Get a pop-star bus, it turned out. The 15 dogs - the aforementioned, rounded out by Bert, Forks, Frankie, Gracie, Hanna, Jada, Jackson, Lacy and Stanley - ride and are housed overnight in a 45-foot-long, 7-foot-wide, 131/2-foot high tour bus that, according to company scuttlebutt, previously rolled the Jonas Brothers from town to town. Two trainers, with the four on the tour taking turns, are with them in the bus each night.
Slaven, a lifelong animal lover and trainer, is touchy about taking photos inside the dogs' abode. "It's beautiful inside, but there are kennels. two dogs can stand up and walk around in them, but we have seen many times that somebody will take a picture and put it up on the Internet with a phrase or title under it that is completely ludicrous."

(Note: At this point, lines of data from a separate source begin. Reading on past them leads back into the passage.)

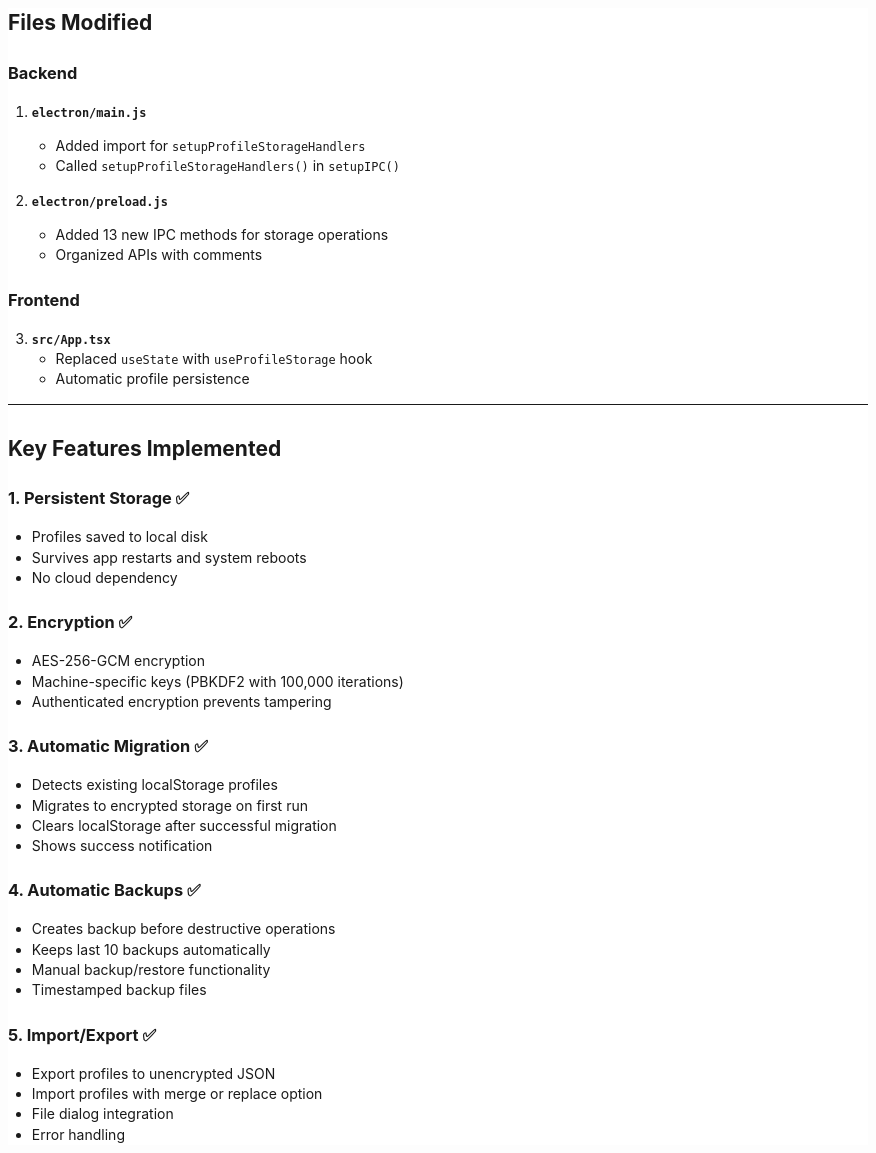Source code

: 
## Files Modified

### Backend

1. **`electron/main.js`**
   - Added import for `setupProfileStorageHandlers`
   - Called `setupProfileStorageHandlers()` in `setupIPC()`

2. **`electron/preload.js`**
   - Added 13 new IPC methods for storage operations
   - Organized APIs with comments

### Frontend

3. **`src/App.tsx`**
   - Replaced `useState` with `useProfileStorage` hook
   - Automatic profile persistence

---

## Key Features Implemented

### 1. Persistent Storage ✅
- Profiles saved to local disk
- Survives app restarts and system reboots
- No cloud dependency

### 2. Encryption ✅
- AES-256-GCM encryption
- Machine-specific keys (PBKDF2 with 100,000 iterations)
- Authenticated encryption prevents tampering

### 3. Automatic Migration ✅
- Detects existing localStorage profiles
- Migrates to encrypted storage on first run
- Clears localStorage after successful migration
- Shows success notification

### 4. Automatic Backups ✅
- Creates backup before destructive operations
- Keeps last 10 backups automatically
- Manual backup/restore functionality
- Timestamped backup files

### 5. Import/Export ✅
- Export profiles to unencrypted JSON
- Import profiles with merge or replace option
- File dialog integration
- Error handling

The dogs outside the bus this day seem as shiny and buoyant as bubbles, and their trainers - head Melissa Harris, 33, and Ashley Young, 22; Sandy Long, 23; and Nicole Sill, 28 - are all equally bright-eyed and show a clear bond with their black-and-white bundles of energy. Sill has a biology degree, the rest psychology, and all worked with zoos or veterinarians before joining the 50-plus other trainers with Slaven's St. Cloud, Fla., company.
They play with the dogs, feed them, do "enrichment time" to keep the dogs stimulated with new toys the trainers regularly build, walk them around the block and clean up after them. During down time, the dogs nap or romp in 10-foot-square playpens, two dogs in each.
It's hard to be sure, but the Dalmatians' doggy digs sound spot on.